_Problem requirements:_
Only the lines below from the one containing "middle tip: (536, 418)" to the one containing "pinky tip: (816, 402)" should be repeated, both included and unchanged.

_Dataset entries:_
┏━━
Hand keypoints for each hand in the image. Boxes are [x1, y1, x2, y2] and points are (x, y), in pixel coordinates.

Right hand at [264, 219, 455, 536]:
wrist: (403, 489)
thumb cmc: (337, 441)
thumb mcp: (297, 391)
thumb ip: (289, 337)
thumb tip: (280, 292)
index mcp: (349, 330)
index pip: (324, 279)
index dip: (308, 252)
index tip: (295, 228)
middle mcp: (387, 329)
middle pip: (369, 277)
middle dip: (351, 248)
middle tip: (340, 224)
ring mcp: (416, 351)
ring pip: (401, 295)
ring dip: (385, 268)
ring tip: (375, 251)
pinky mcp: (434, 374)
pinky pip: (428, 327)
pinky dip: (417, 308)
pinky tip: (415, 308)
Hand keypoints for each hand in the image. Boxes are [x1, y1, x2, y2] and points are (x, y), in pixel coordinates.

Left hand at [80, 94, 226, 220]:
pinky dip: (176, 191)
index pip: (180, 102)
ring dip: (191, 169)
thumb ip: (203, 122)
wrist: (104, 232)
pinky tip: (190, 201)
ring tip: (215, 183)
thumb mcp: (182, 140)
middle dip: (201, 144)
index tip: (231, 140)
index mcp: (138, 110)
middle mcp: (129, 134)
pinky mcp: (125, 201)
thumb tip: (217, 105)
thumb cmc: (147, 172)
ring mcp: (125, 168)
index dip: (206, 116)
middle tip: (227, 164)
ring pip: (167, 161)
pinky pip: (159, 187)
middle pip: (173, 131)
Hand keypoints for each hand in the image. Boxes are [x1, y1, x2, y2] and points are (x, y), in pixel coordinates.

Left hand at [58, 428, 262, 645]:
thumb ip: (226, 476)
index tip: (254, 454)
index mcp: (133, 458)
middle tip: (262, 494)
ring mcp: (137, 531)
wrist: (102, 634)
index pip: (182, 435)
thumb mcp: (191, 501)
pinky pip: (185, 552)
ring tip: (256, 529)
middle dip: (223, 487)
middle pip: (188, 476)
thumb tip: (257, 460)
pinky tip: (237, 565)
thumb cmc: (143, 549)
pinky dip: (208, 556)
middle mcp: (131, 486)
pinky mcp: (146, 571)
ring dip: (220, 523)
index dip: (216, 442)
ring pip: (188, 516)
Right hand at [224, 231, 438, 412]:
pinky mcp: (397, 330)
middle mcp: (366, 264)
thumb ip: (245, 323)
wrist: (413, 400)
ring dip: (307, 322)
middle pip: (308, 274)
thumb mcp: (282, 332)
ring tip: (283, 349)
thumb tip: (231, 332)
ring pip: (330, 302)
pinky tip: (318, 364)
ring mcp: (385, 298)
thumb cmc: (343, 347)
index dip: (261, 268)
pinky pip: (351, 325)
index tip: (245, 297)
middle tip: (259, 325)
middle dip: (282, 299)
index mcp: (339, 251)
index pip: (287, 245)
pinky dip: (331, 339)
┗━━
┏━━
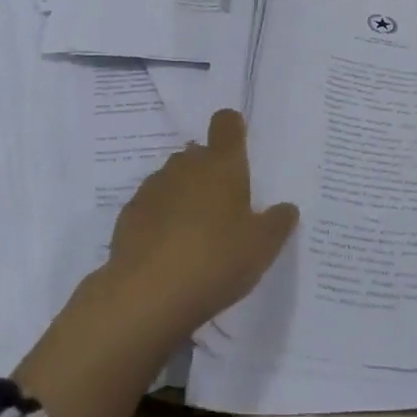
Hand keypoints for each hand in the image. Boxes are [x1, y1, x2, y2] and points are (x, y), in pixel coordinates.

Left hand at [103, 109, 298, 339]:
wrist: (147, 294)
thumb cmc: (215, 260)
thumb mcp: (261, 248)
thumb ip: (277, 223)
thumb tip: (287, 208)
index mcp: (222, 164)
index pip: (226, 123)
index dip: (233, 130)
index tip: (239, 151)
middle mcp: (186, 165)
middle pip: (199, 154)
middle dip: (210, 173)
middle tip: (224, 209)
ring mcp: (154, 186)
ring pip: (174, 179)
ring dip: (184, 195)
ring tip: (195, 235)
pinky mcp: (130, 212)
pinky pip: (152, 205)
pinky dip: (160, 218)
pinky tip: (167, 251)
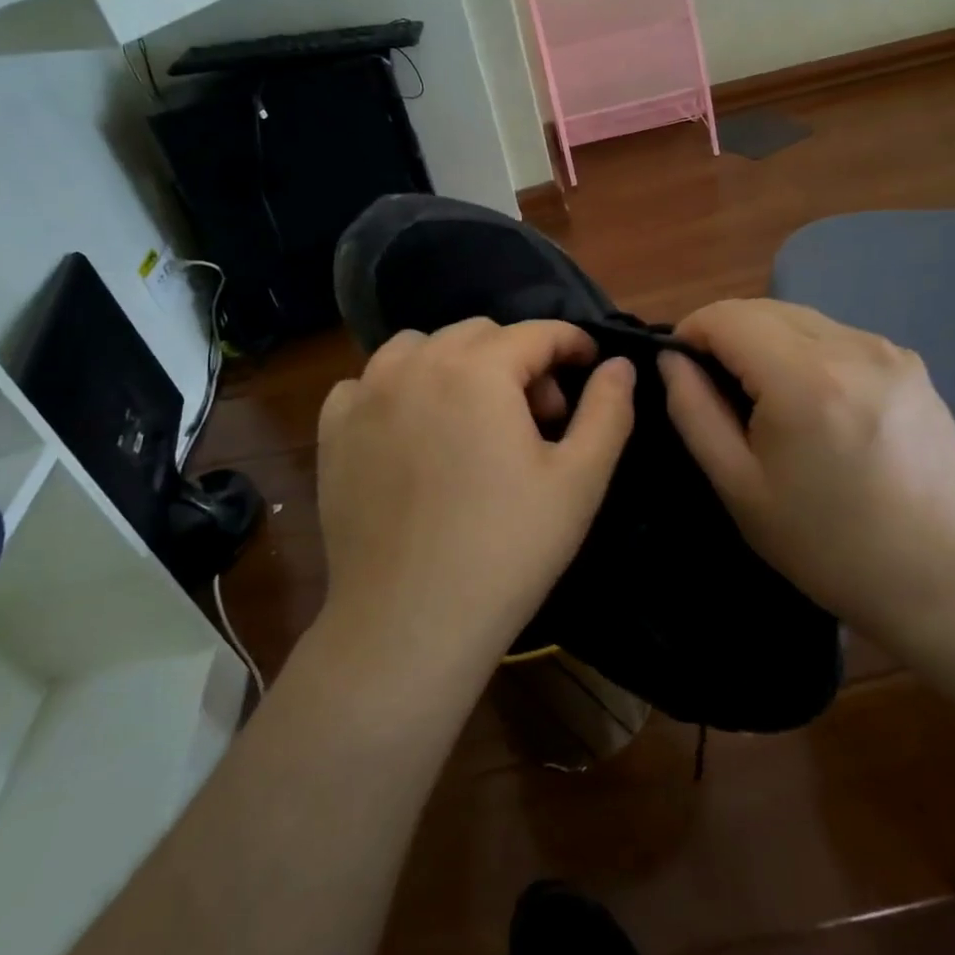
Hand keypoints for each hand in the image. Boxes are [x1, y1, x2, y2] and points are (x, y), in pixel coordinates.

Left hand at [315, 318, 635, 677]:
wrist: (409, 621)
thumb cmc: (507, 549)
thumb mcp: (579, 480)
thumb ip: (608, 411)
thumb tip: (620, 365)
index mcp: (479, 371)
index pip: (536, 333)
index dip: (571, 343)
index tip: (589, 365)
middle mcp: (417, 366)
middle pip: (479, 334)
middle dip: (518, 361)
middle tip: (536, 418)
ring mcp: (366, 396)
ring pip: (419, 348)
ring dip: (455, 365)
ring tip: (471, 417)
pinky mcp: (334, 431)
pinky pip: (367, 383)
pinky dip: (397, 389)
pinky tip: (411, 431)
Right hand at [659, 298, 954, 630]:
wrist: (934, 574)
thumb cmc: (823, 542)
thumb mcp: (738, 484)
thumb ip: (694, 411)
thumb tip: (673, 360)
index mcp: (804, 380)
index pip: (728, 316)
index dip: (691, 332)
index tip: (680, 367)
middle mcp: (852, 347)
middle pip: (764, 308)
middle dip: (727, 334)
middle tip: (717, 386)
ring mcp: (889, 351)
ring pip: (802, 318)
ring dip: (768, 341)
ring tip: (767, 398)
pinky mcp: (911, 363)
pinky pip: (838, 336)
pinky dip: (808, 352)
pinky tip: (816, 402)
┗━━
┏━━
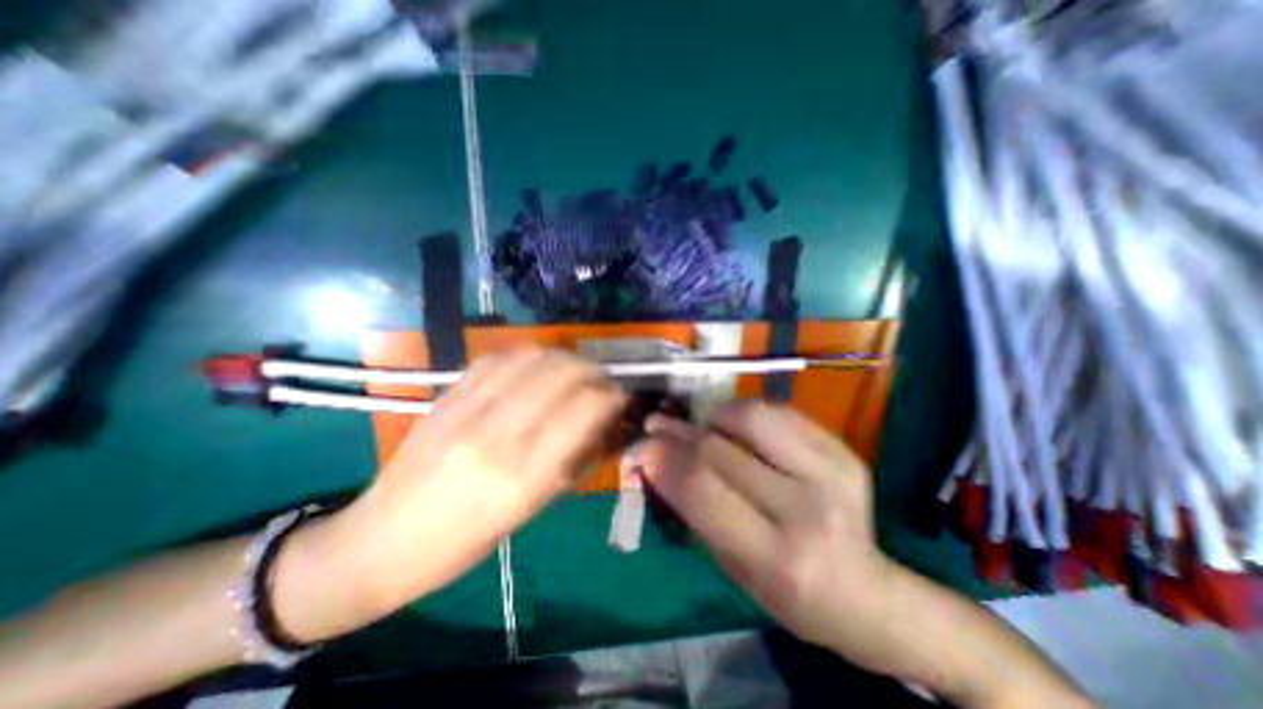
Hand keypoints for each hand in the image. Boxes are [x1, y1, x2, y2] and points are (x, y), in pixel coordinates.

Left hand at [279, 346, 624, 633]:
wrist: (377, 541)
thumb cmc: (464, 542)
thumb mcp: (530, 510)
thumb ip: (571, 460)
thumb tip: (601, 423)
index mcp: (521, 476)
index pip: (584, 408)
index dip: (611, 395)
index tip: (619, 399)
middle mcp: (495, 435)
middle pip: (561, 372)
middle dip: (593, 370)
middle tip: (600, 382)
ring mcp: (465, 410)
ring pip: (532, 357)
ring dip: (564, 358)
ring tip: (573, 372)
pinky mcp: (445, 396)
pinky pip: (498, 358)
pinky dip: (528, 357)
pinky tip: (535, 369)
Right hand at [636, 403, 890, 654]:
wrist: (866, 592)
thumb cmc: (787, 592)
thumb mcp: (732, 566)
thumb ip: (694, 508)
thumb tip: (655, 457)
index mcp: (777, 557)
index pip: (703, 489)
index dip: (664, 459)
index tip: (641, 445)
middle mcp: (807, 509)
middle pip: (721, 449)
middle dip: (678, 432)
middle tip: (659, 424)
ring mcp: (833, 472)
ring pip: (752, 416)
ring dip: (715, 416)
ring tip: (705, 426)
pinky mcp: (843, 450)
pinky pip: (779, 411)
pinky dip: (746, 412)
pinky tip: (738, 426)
┗━━
_Output:_
middle tip: (536, 418)
ring mcp: (366, 396)
ring pip: (419, 348)
ring dip: (455, 365)
ring tip: (471, 417)
pinky mcp: (334, 431)
pinky pip: (367, 383)
pinky dip: (397, 389)
pinky tip: (411, 431)
Right hand at [659, 298, 954, 630]:
wrist: (934, 574)
thumb cmc: (823, 542)
thumb mcp: (738, 484)
thumb ip: (694, 411)
thumb tip: (673, 360)
index mcp: (804, 380)
index pip: (728, 316)
index dip: (691, 332)
index tip: (680, 367)
middle mcp: (852, 347)
middle pip: (764, 308)
middle dip: (727, 334)
middle tip: (717, 386)
ring mcp: (889, 351)
ring pip: (802, 318)
ring dip: (768, 341)
ring tip: (767, 398)
pinky mcp: (911, 363)
pinky pip: (838, 336)
pinky dip: (808, 352)
pinky tip: (816, 402)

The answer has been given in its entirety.